The S&P 500 ended the week a few points higher as it continues consolidating its very strong year-end rally. The market still looks very strong and a pullback of some sort would be welcomed at some point. Remember the bullish fundamental backdrop is still in place for stocks. There are two possible scenarios: 1. The economy grows organically or 2. The Fed increases QE to help the economy grow. Both scenarios are bullish for stocks in the near term. The biggest concern is what happens when the law of diminishing returns kicks in and all the Fed printing doesn’t help Main St or Wall St? We’ll cross that bridge when we get there. Right now, Main St and Wall St are responding very well to QE. As we have mentioned several times this year, we are in a very strong bull market and pullbacks should be bought, not sold. In the short term, the market is clearly extended and due for a another short term shallow pullback. Meanwhile, the intermediate and long term outlook remain very bullish as the major averages and a slew of leading stocks continue to act very well.
MONDAY-WEDNESDAY’S ACTION: Soft Open For 2014
Stocks ended lower on Monday causing the S&P 500 to experience its third consecutive down day. So far, the S&P 500 has yet to have a winning day in 2014. Each year, people love focusing on January for some correlation to how the overall market will perform for the rest of the year. Statistically the correlation is very low at best. Economic data was thin, the ISM non-manufacturing index for December slid to 53.0 from 53.9, missing estimates for 54.6 while durable goods rose by +3.4%.
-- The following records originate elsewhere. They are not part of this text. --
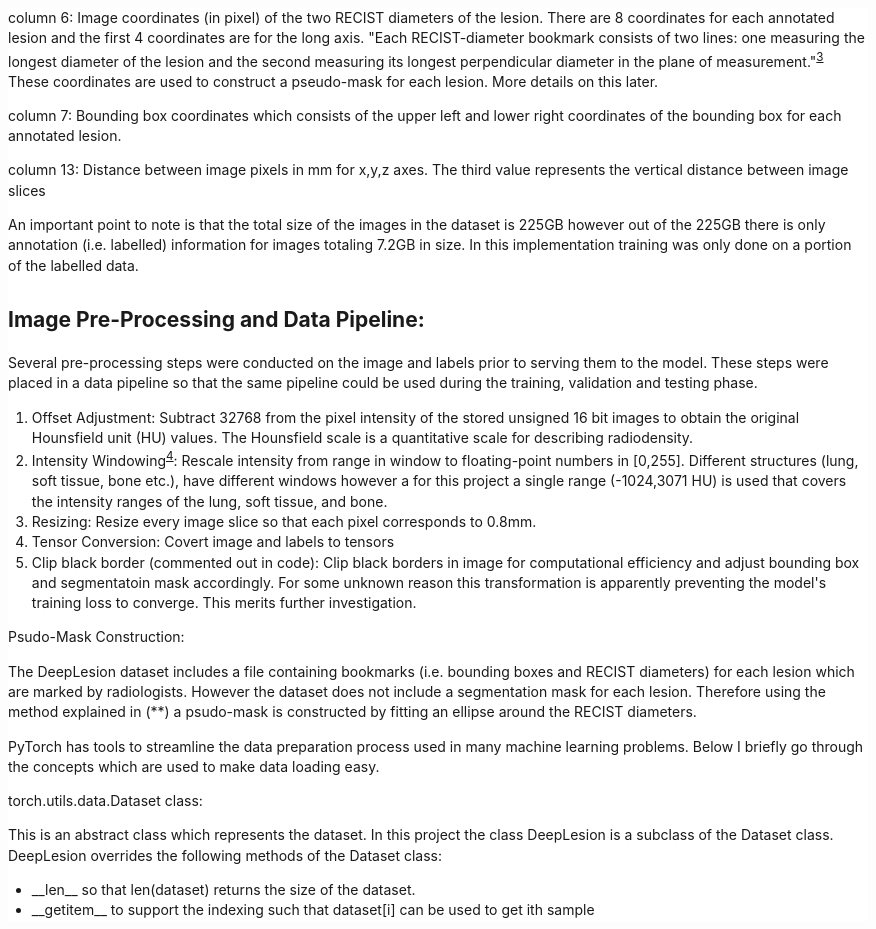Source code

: column 6: Image coordinates (in pixel) of the two RECIST diameters of the lesion. There are 8 coordinates for each annotated lesion and the first 4 coordinates are for the long axis. "Each RECIST-diameter bookmark consists of two lines: one measuring the longest diameter of the lesion and the second measuring its longest perpendicular diameter in the plane of measurement."<sup>[3](https://nihcc.app.box.com/v/DeepLesion/file/306049009356)</sup> These coordinates are used to construct a pseudo-mask for each lesion. More details on this later. 

column 7: Bounding box coordinates which consists of the upper left and lower right coordinates of the bounding box for each annotated lesion.

column 13: Distance between image pixels in mm for x,y,z axes. The third value represents the vertical distance between image slices 

An important point to note is that the total size of the images in the dataset is 225GB however out of the 225GB there is only annotation (i.e. labelled) information for images totaling 7.2GB in size. In this implementation training was only done on a portion of the labelled data.
## Image Pre-Processing and Data Pipeline:
Several pre-processing steps were conducted on the image and labels prior to serving them to the model. These steps were placed in a data pipeline so that the same pipeline could be used during the training, validation and testing phase.

1. Offset Adjustment: Subtract 32768 from the pixel intensity of the stored unsigned 16 bit images to obtain the original Hounsfield unit (HU) values. The Hounsfield scale is a quantitative scale for describing radiodensity.
2. Intensity Windowing<sup>[4](https://radiopaedia.org/articles/windowing-ct)</sup>: Rescale intensity from range in window to floating-point numbers in [0,255]. Different structures (lung, soft tissue, bone etc.), have
different windows however a for this project a single range (-1024,3071 HU) is used that
covers the intensity ranges of the lung, soft tissue, and bone.
3. Resizing: Resize every image slice so that each pixel corresponds to 0.8mm.
4. Tensor Conversion: Covert image and labels to tensors
5. Clip black border (commented out in code): Clip black borders in image for computational efficiency and adjust bounding box and segmentatoin mask accordingly. For some unknown reason this transformation is apparently preventing the model's training loss to converge. This merits further investigation.

Psudo-Mask Construction:

The DeepLesion dataset includes a file containing bookmarks (i.e. bounding boxes and RECIST diameters) for each lesion which are marked by radiologists. However the dataset does not include a segmentation mask for each lesion. Therefore using the method explained in \(\**\) a psudo-mask is constructed by fitting an ellipse around the RECIST diameters. 


PyTorch has tools to streamline the data preparation process used in many machine learning problems. Below I briefly go through the concepts which are used to make data loading easy.

torch.utils.data.Dataset class:

This is an abstract class which represents the dataset. In this project the class DeepLesion is a subclass of the Dataset class. DeepLesion overrides the following methods of the Dataset class:

* \_\_len__ so that len(dataset) returns the size of the dataset.
* \_\_getitem__ to support the indexing such that dataset[i] can be used to get ith sample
Stocks rose for the first time in 2014 on Tuesday and snapped a three day losing streak as investors digested the latest round of economic data and waited for earnings season to begin. The November trade deficit narrowed to $34.3 billion from a downwardly revised $39.30 billion (from $40.60 billion). Many analysts were expecting the deficit to come in at $40.40 billion. Economists believe that the lower trade deficit in November and October will help Q4 GDP. Elsewhere, the Senate approved Janet Yellen’s nomination to lead the Federal Reserve with a 56 to 26 vote. Stocks were quiet on Wednesday after the ADP said private sector employment rose to 238k last month, beating estimates for 203k. Later that day, the December FOMC minutes showed that some officials saw “waning benefits” from monthly bond purchases. The minutes also showed that some members wanted to see QE end sooner rather than later.
THURSDAY & FRIDAY’S ACTION: Dec Jobs Report Disappoints
Stocks were quiet on Thursday as everyone waited for Friday’s jobs report. Before Thursday’s open, the Labor Department said weekly jobless claims slid to 330k from an upwardly revised 345k (from 339k). The Street was expecting a reading of 338k. Before Friday’s open, the Labor Department said US employers only added 74k new jobs in December which missed estimates for around 200k. The unemployment rate slid to 6.7% due to a large chunk of workers giving up (participation rate). A separate report showed that the real unemployment rate, without any special adjustments, would be 13.1%.
MARKET OUTLOOK: BULLS ARE IN CONTROL
As we have been saying all year, the market is very strong in all three time-frames: short, intermediate, and long. The last pullback was shallow in size (%decline) and scope (days/weeks, not months). As always, keep your losses small and never argue with the tape.